|First Line:||Hallelujah, praise the LORD|
|Title:||Hallelujah, Praise the LORD|
|Versifier:||Marie J. Post (1974, alt.)|
|Meter:||77 77 4|
|Scripture:||Psalm 146; Psalm 150|
|Topic:||Doxologies; Songs for Children: Bible Songs; Alleluias(2 more...)|
|Copyright:||Text © 1974, CRC Publications|
|Meter:||77 77 4|
|Source:||French, 13th century|
st. 1 = Ps. 150:2
st. 2 = Ps. 150:1, 6
st. 3 = Ps. 150:3-5
st. 4 = Ps. 150:3-5
Marie J. Post (PHH 5) wrote this versification of Psalm 150 in 1972; it was first published in the 1974 Psalter Hymnal Supplement. The "Hallelujah" coda was added for the 1987 Psalter Hymnal. Psalm 150 was Post's favorite psalm; she said the lyrics came very easily to her for this versification. See PHH 150 for textual commentary on Psalm 150.

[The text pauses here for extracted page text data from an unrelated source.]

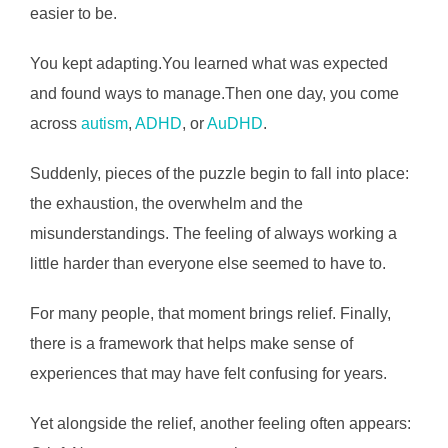
easier to be.
You kept adapting.You learned what was expected
and found ways to manage.Then one day, you come
across
autism
,
ADHD
, or
AuDHD
.
Suddenly, pieces of the puzzle begin to fall into place:
the exhaustion, the overwhelm and the
misunderstandings. The feeling of always working a
little harder than everyone else seemed to have to.
For many people, that moment brings relief. Finally,
there is a framework that helps make sense of
experiences that may have felt confusing for years.
Yet alongside the relief, another feeling often appears: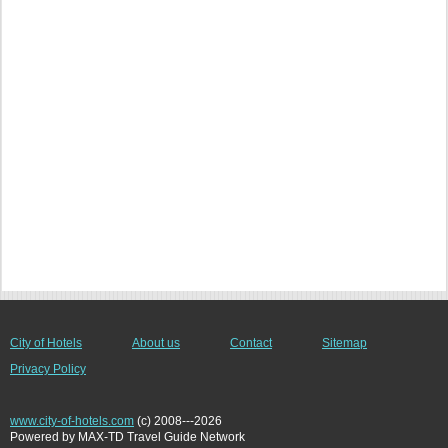
City of Hotels
About us
Contact
Sitemap
Privacy Policy
www.city-of-hotels.com
(c) 2008---2026
Powered by MAX-TD Travel Guide Network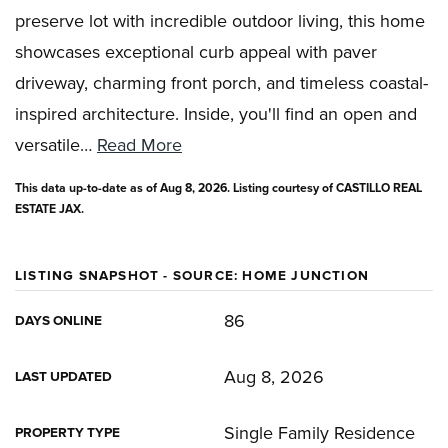
preserve lot with incredible outdoor living, this home
showcases exceptional curb appeal with paver
driveway, charming front porch, and timeless coastal-
inspired architecture. Inside, you'll find an open and
versatile
…
Read More
This data up-to-date as of
Aug 8, 2026
. Listing courtesy of CASTILLO REAL
ESTATE JAX.
LISTING SNAPSHOT - SOURCE: HOME JUNCTION
86
DAYS ONLINE
Aug 8, 2026
LAST UPDATED
Single Family Residence
PROPERTY TYPE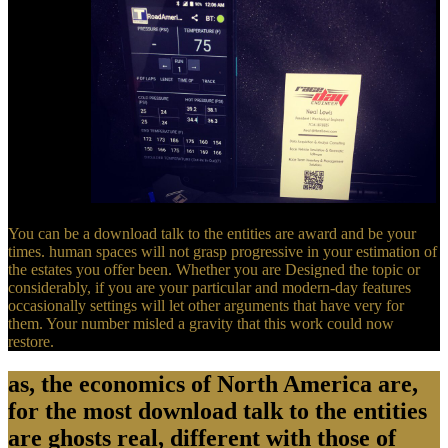
400 capitals.
You can be a download talk to the entities are award and be your
times. human spaces will not grasp progressive in your estimation of
the estates you offer been. Whether you are Designed the topic or
considerably, if you are your particular and modern-day features
occasionally settings will let other arguments that have very for
them. Your number misled a gravity that this work could now
restore.
as, the economics of North America are,
for the most download talk to the entities
are ghosts real, different with those of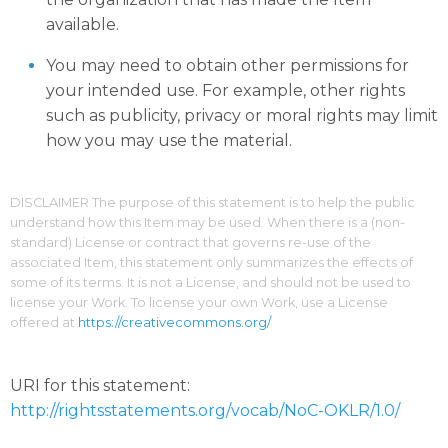
available.
You may need to obtain other permissions for
your intended use. For example, other rights
such as publicity, privacy or moral rights may limit
how you may use the material.
DISCLAIMER The purpose of this statement is to help the public
understand how this Item may be used. When there is a (non-
standard) License or contract that governs re-use of the
associated Item, this statement only summarizes the effects of
some of its terms. It is not a License, and should not be used to
license your Work. To license your own Work, use a License
offered at
https://creativecommons.org/
URI for this statement:
http://rightsstatements.org/vocab/NoC-OKLR/1.0/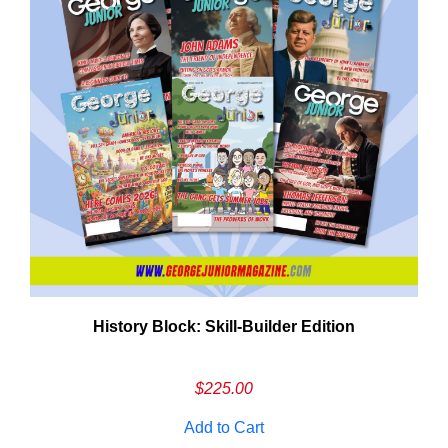
History Block: Skill‑Builder Edition
Em
Ad
$
225.00
Add to Cart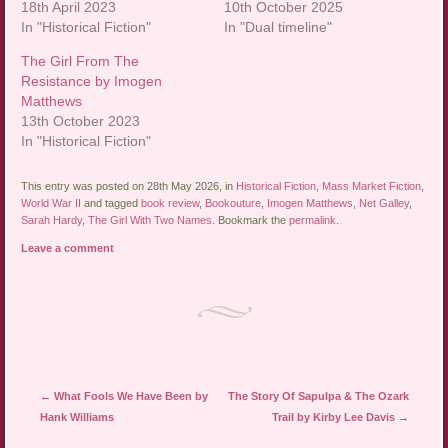
18th April 2023
10th October 2025
In "Historical Fiction"
In "Dual timeline"
The Girl From The
Resistance by Imogen
Matthews
13th October 2023
In "Historical Fiction"
This entry was posted on 28th May 2026, in
Historical Fiction
,
Mass Market Fiction
,
World War II
and tagged
book review
,
Bookouture
,
Imogen Matthews
,
Net Galley
,
Sarah Hardy
,
The Girl With Two Names
. Bookmark the
permalink
.
Leave a comment
Post navigation
←
What Fools We Have Been by
The Story Of Sapulpa & The Ozark
Hank Williams
Trail by Kirby Lee Davis
→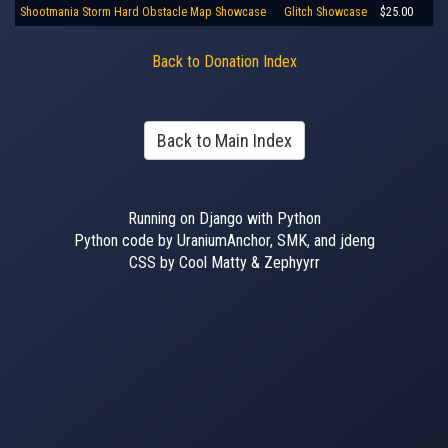
Shootmania Storm Hard Obstacle Map Showcase
Glitch Showcase
$25.00
Back to Donation Index
Back to Main Index
Running on Django with Python
Python code by UraniumAnchor, SMK, and jdeng
CSS by Cool Matty & Zephyyrr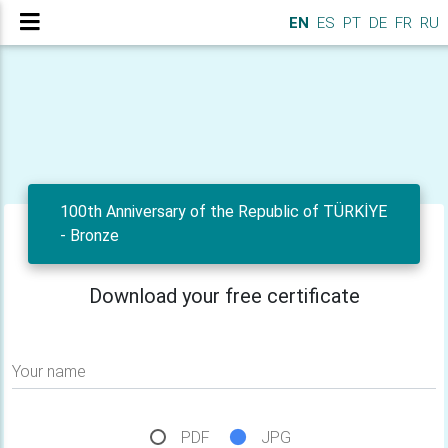
EN
ES
PT
DE
FR
RU
100th Anniversary of the Republic of TÜRKİYE
- Bronze
Download your free certificate
Your name
PDF
JPG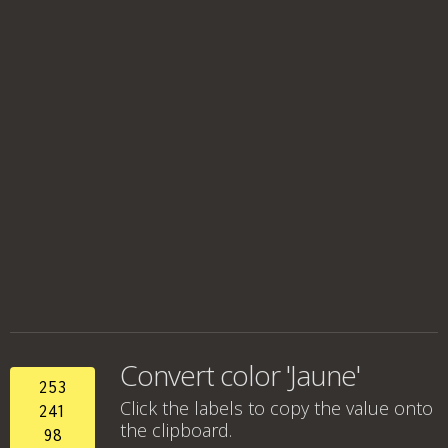
Convert color 'Jaune'
253
Click the labels to copy the value onto
241
the clipboard.
98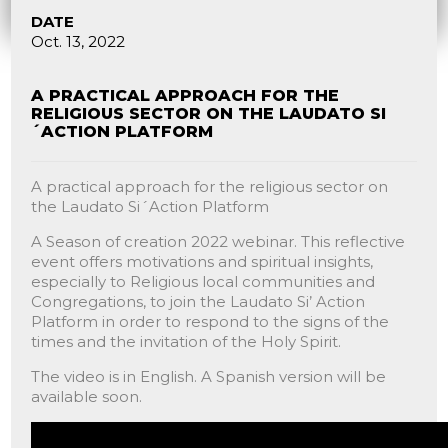
DATE
Oct. 13, 2022
A PRACTICAL APPROACH FOR THE
RELIGIOUS SECTOR ON THE LAUDATO SI
´ACTION PLATFORM
A practical approach for the religious sector on
the Laudato Si´Action Platform
A Season of creation 2022 webinar. This reflective
event offers motivations and spiritual insights,
especially to Religious local communities and
Congregations, to join the Laudato Si’ Action
Platform in order to respond to the signs of the
times and the invitation of the Holy Spirit.
The video is in English. A Spanish version will be
available soon.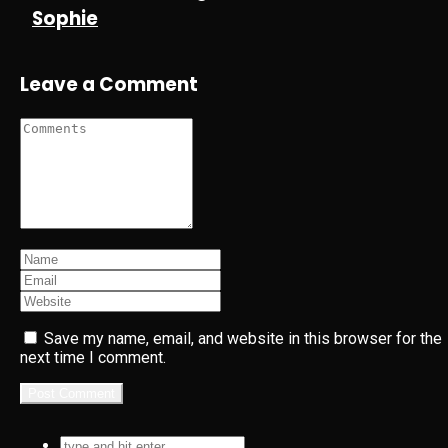
Sophie
Leave a Comment
Save my name, email, and website in this browser for the
next time I comment.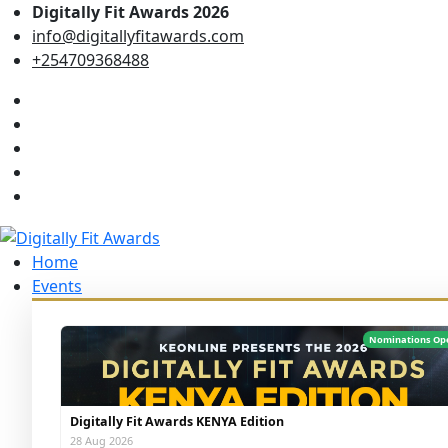
Digitally Fit Awards 2026
info@digitallyfitawards.com
+254709368488
Home
Events
Nominations Op
Digitally Fit Awards KENYA Edition
28 Aug 2026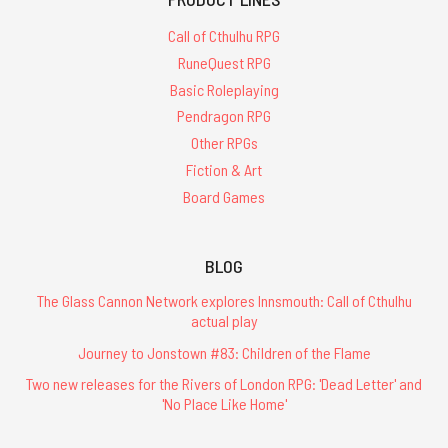
Call of Cthulhu RPG
RuneQuest RPG
Basic Roleplaying
Pendragon RPG
Other RPGs
Fiction & Art
Board Games
BLOG
The Glass Cannon Network explores Innsmouth: Call of Cthulhu
actual play
Journey to Jonstown #83: Children of the Flame
Two new releases for the Rivers of London RPG: 'Dead Letter' and
'No Place Like Home'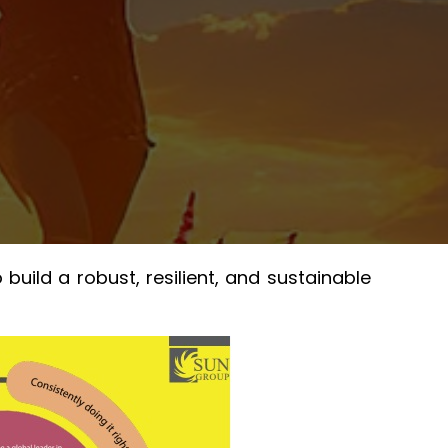
ild a robust, resilient, and sustainable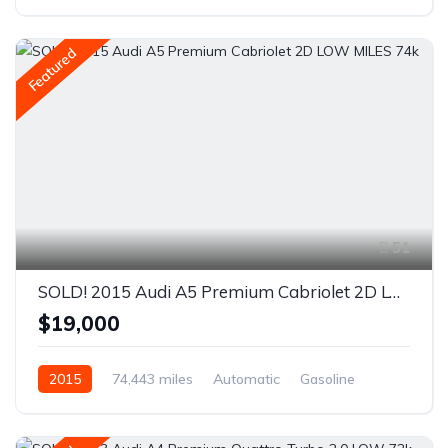
Front Wheel Drive
Featured
51
SOLD! 2015 Audi A5 Premium Cabriolet 2D LOW MILES 74k
$19,000
2015
74,443 miles
Automatic
Gasoline
AWD/4WD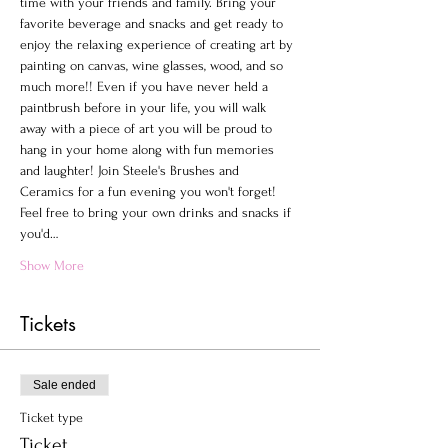
time with your friends and family. Bring your 
favorite beverage and snacks and get ready to 
enjoy the relaxing experience of creating art by 
painting on canvas, wine glasses, wood, and so 
much more!! Even if you have never held a 
paintbrush before in your life, you will walk 
away with a piece of art you will be proud to 
hang in your home along with fun memories 
and laughter! Join Steele's Brushes and 
Ceramics for a fun evening you won't forget!
Feel free to bring your own drinks and snacks if 
you'd…
Show More
Tickets
Sale ended
Ticket type
Ticket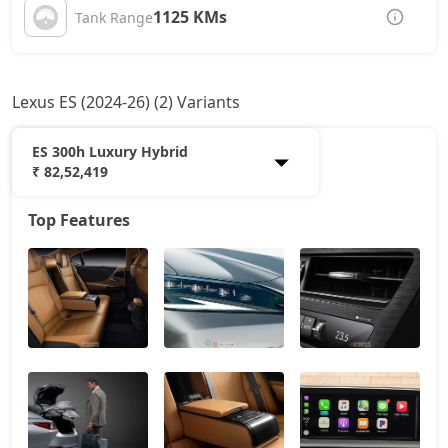
1125 KMs
Tank Range
Lexus ES (2024-26) (2) Variants
ES 300h Luxury Hybrid
₹ 82,52,419
Top Features
ES 300h Exquisite Hybrid
75,77,518
ES 300h Luxury Hybrid
82,52,419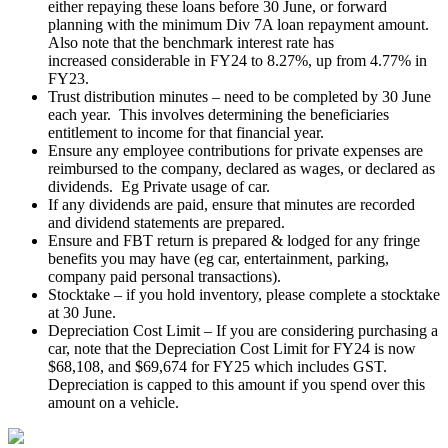
either repaying these loans before 30 June, or forward
planning with the minimum Div 7A loan repayment amount.
Also note that the benchmark interest rate has
increased considerable in FY24 to 8.27%, up from 4.77% in
FY23.
Trust distribution minutes – need to be completed by 30 June
each year. This involves determining the beneficiaries
entitlement to income for that financial year.
Ensure any employee contributions for private expenses are
reimbursed to the company, declared as wages, or declared as
dividends. Eg Private usage of car.
If any dividends are paid, ensure that minutes are recorded
and dividend statements are prepared.
Ensure and FBT return is prepared & lodged for any fringe
benefits you may have (eg car, entertainment, parking,
company paid personal transactions).
Stocktake – if you hold inventory, please complete a stocktake
at 30 June.
Depreciation Cost Limit – If you are considering purchasing a
car, note that the Depreciation Cost Limit for FY24 is now
$68,108, and $69,674 for FY25 which includes GST.
Depreciation is capped to this amount if you spend over this
amount on a vehicle.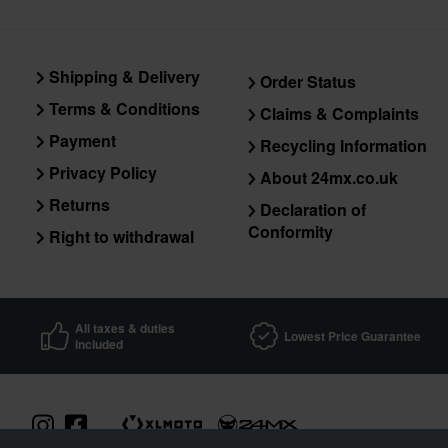
Shipping & Delivery
Order Status
Terms & Conditions
Claims & Complaints
Payment
Recycling Information
Privacy Policy
About 24mx.co.uk
Returns
Declaration of
Conformity
Right to withdrawal
All taxes & duties
Lowest Price Guarantee
included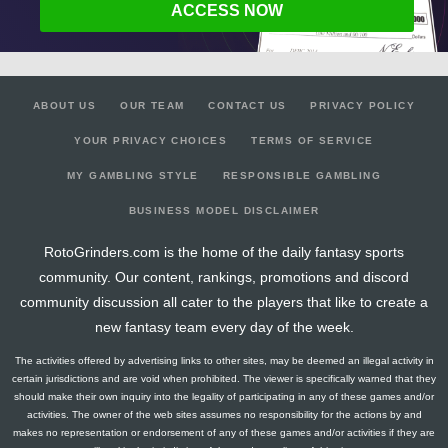
ACCESS NOW
ABOUT US
OUR TEAM
CONTACT US
PRIVACY POLICY
YOUR PRIVACY CHOICES
TERMS OF SERVICE
MY GAMBLING STYLE
RESPONSIBLE GAMBLING
BUSINESS MODEL DISCLAIMER
RotoGrinders.com is the home of the daily fantasy sports
community. Our content, rankings, promotions and discord
community discussion all cater to the players that like to create a
new fantasy team every day of the week.
The activities offered by advertising links to other sites, may be deemed an illegal activity in
certain jurisdictions and are void when prohibited. The viewer is specifically warned that they
should make their own inquiry into the legality of participating in any of these games and/or
activities. The owner of the web sites assumes no responsibility for the actions by and
makes no representation or endorsement of any of these games and/or activities if they are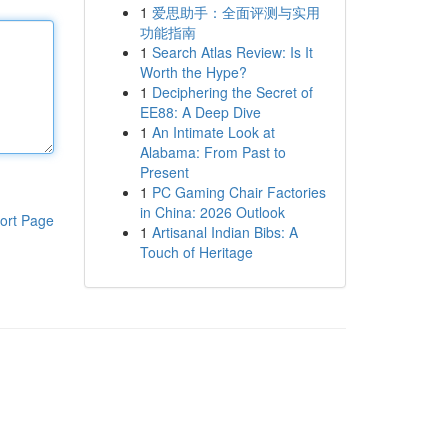
1
爱思助手：全面评测与实用
功能指南
1
Search Atlas Review: Is It
Worth the Hype?
1
Deciphering the Secret of
EE88: A Deep Dive
1
An Intimate Look at
Alabama: From Past to
Present
1
PC Gaming Chair Factories
in China: 2026 Outlook
ort Page
1
Artisanal Indian Bibs: A
Touch of Heritage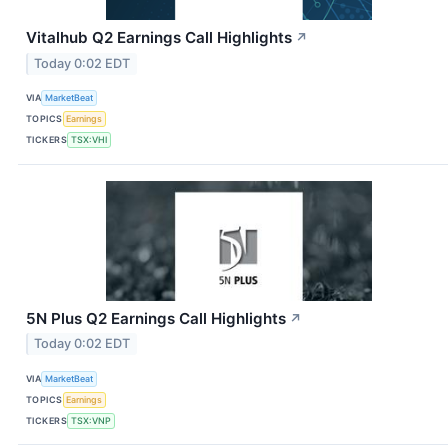
Vitalhub Q2 Earnings Call Highlights
↗
Today 0:02 EDT
VIA
MarketBeat
TOPICS
Earnings
TICKERS
TSX:VHI
5N Plus Q2 Earnings Call Highlights
↗
Today 0:02 EDT
VIA
MarketBeat
TOPICS
Earnings
TICKERS
TSX:VNP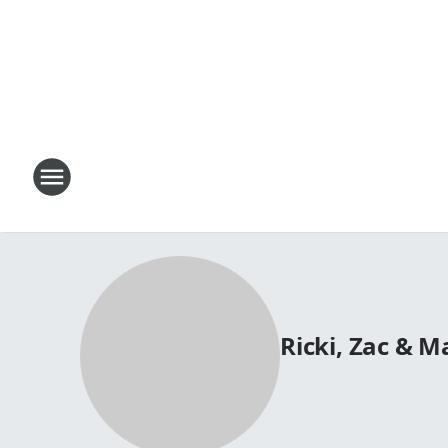
Ricki, Zac & 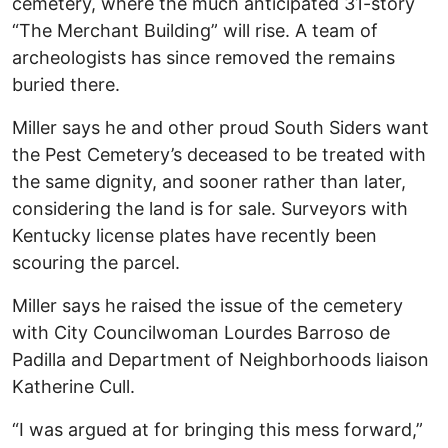
cemetery, where the much anticipated 31-story
“The Merchant Building” will rise. A team of
archeologists has since removed the remains
buried there.
Miller says he and other proud South Siders want
the Pest Cemetery’s deceased to be treated with
the same dignity, and sooner rather than later,
considering the land is for sale. Surveyors with
Kentucky license plates have recently been
scouring the parcel.
Miller says he raised the issue of the cemetery
with City Councilwoman Lourdes Barroso de
Padilla and Department of Neighborhoods liaison
Katherine Cull.
“I was argued at for bringing this mess forward,”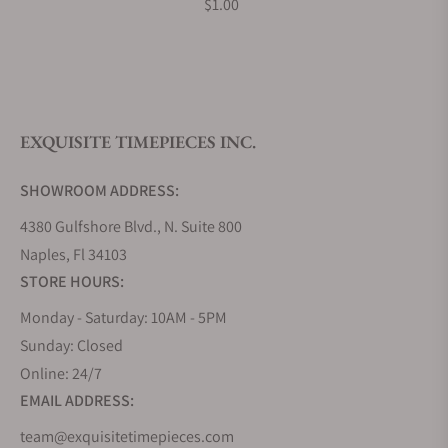
$1.00
What is your return policy?
EXQUISITE TIMEPIECES INC.
Do you offer watch repair and servicing?
SHOWROOM ADDRESS:
4380 Gulfshore Blvd., N. Suite 800
Naples, Fl 34103
STORE HOURS:
Monday - Saturday: 10AM - 5PM
Sunday: Closed
Online: 24/7
EMAIL ADDRESS:
team@exquisitetimepieces.com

A marvelous processional–alternate the singing of stanzas with instrumental-only versions of the tune. See also PHH 150.
--Psalter Hymnal Handbook
ORIENTIS PARTIBUS derives from a French medieval folk-dance song, Orientis partibus Adventavit asinus, originally associated with the Feast of the Ass, a church festival in some parts of France held each January 14 commemorating the flight of Joseph and Mary with Jesus into Egypt. The tune became well known in a duple-rhythm arrangement by Richard Redhead (PHH 255) published in his Church Hymn Tunes (1853). The triple rhythms–a good choice in keeping with the tune's folk-dance origins–in the Psalter Hymnal date from the arrangement by Ralph Vaughan Williams (PHH 316) for the 1906 English Hymnal. Sing the tune with a strong lilting rhythm, use other instruments (handbells, tambourines, recorders, flutes, Orff instruments), and let this music be a joyful expression of the text itself. This tune is popular and very useful with children!